Intellegens Blog – Stephen Warde, March 2022
Discussing applied machine learning for chemicals, materials and manufacturing – see all blog posts.
Very few scientists or engineers took their degrees because they wanted to be lawyers. They were interested in discovery, innovation, perhaps in careers where they make things work better and contribute to a greener, healthier world. And that’s where the lawyers come in, for very good reasons. Because getting to a greener, healthier world requires regulations, and scientists, engineers, and their business leaders must learn to work with the disruptive consequences.
Legislation, regulations, and directives that impact the use of materials, chemicals, and related processes have proliferated in the last three decades. Back in 1986, California’s Proposition 65 set precedents by requiring companies to declare risks of exposure to harmful chemicals. Perhaps the best known example is the European Union’s REACH regulation, codified in 2006, which restricts the use of chemicals that could harm the environment or human health. The Dodd-Frank Act of 2010 tackled a different issue, placing reporting requirements on use of ‘conflict minerals’. There are hundreds of such laws globally, affecting not only companies based in the relevant regions, but also anyone selling products in those markets.
From a product development perspective, the risk is that this web of regulation disrupts a product or process that has been working well. The reasons for this, and therefore the required response, are not always straightforward. It might be that a chemical (perhaps an additive, fire retardant, or coating) is added to a list of restricted substances or materials of concern, so that it has to be removed. But the required change might be more subtle – e.g., that the substance can only be used below a certain threshold amount, or that required changes to a secondary process reduce its efficiency. Market dynamics can be changed so that a chemical that is still safe to use for your application becomes much more expensive, or that suppliers stop providing it. And changing market perceptions may mean that certain materials, even if not themselves harmful, become unpopular.
The key factors here are resilience and speed.

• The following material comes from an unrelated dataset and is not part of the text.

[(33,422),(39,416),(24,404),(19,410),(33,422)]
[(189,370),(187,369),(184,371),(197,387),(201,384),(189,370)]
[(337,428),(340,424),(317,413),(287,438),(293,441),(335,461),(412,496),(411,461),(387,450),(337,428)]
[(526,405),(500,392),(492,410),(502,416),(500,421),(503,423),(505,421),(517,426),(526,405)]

You need to be able to change what you are doing, and fast. Yet most chemical, materials, and formulations development processes are not well-configured to work in this way. They rely on systematic studies of the candidate solutions based on experimental programs that are often slow and costly. The good news, for a business that has been working in this way for years and suddenly needs to gear-up, is that it probably has a lot of historical experimental data. And in that data, if you can extract them, may lie vital clues to where to go next.
This is where machine learning comes in. You can use existing formulation data to build models that predict how changing ingredients and process parameters impact the properties of your product. Then you can use these models to explore, for example, potential alternatives to an ingredient, how changing material costs might affect the economics of your process, or how to modify a formulation to achieve target properties while using a specified amount of an additive. The result can help you find solutions faster by suggesting ideas you might otherwise not have considered or by focusing experiments on more likely candidates, saving lots of time.
One potential issue is that legacy data used in this way is likely to be collated from different projects that were run at different times with different objectives. Such data is unlikely to form a coherent set; it will have gaps and ‘noise’. Conventional machine learning struggles to generate good results from such data. At Intellegens, we’ve developed the Alchemite™ machine learning technology to work with this real-world experimental and process data, and focused on making in work well for precisely these sort of formulation and reformulation problems. For example, Domino Printing Sciences used Alchemite™ to cut the amount of experiment required to reformulate inks.
Is your formulation, material, or chemical development process set up for resilience and a fast response to regulatory challenges? Perhaps machine learning could be a useful tool to have in your R&D toolbox?